BEGIN
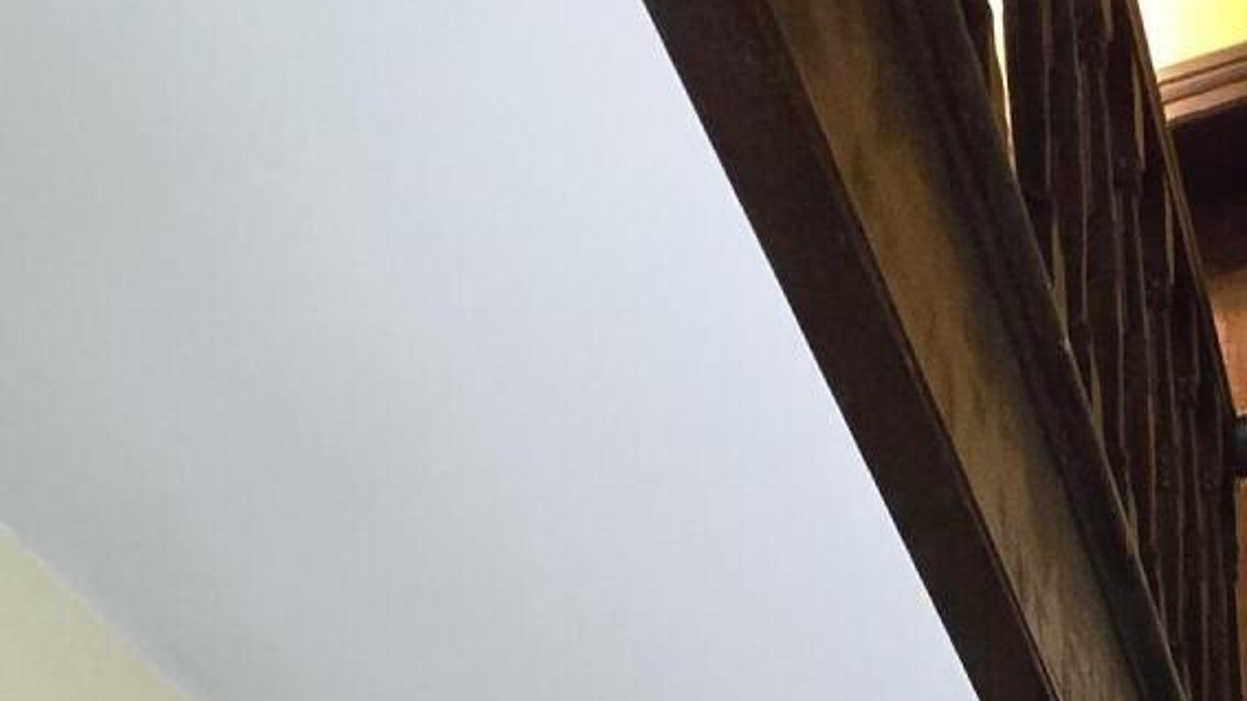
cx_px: 1192
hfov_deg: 37.7
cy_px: 2154
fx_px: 1653
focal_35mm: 50
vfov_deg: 11.2
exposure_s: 1/60
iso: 1000
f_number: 2.2
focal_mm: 2.2
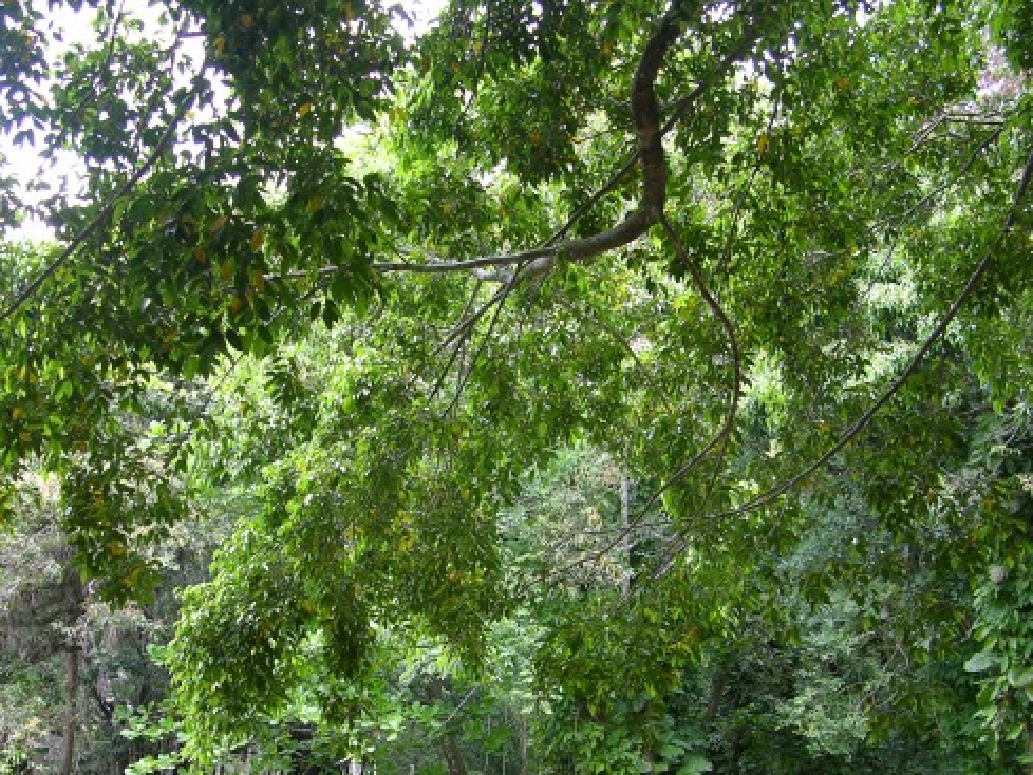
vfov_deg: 26.2
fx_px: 1642
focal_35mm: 55
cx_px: 454
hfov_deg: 34.9
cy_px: 600
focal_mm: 8.9
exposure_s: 1/40.5
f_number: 3.2
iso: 50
END
▶ **What to produce**
Find the line with "fx_px: 1642" in the listing. Reproduce it and all the lines after it, exactly, through the last line.

▶ **Task result**
fx_px: 1642
focal_35mm: 55
cx_px: 454
hfov_deg: 34.9
cy_px: 600
focal_mm: 8.9
exposure_s: 1/40.5
f_number: 3.2
iso: 50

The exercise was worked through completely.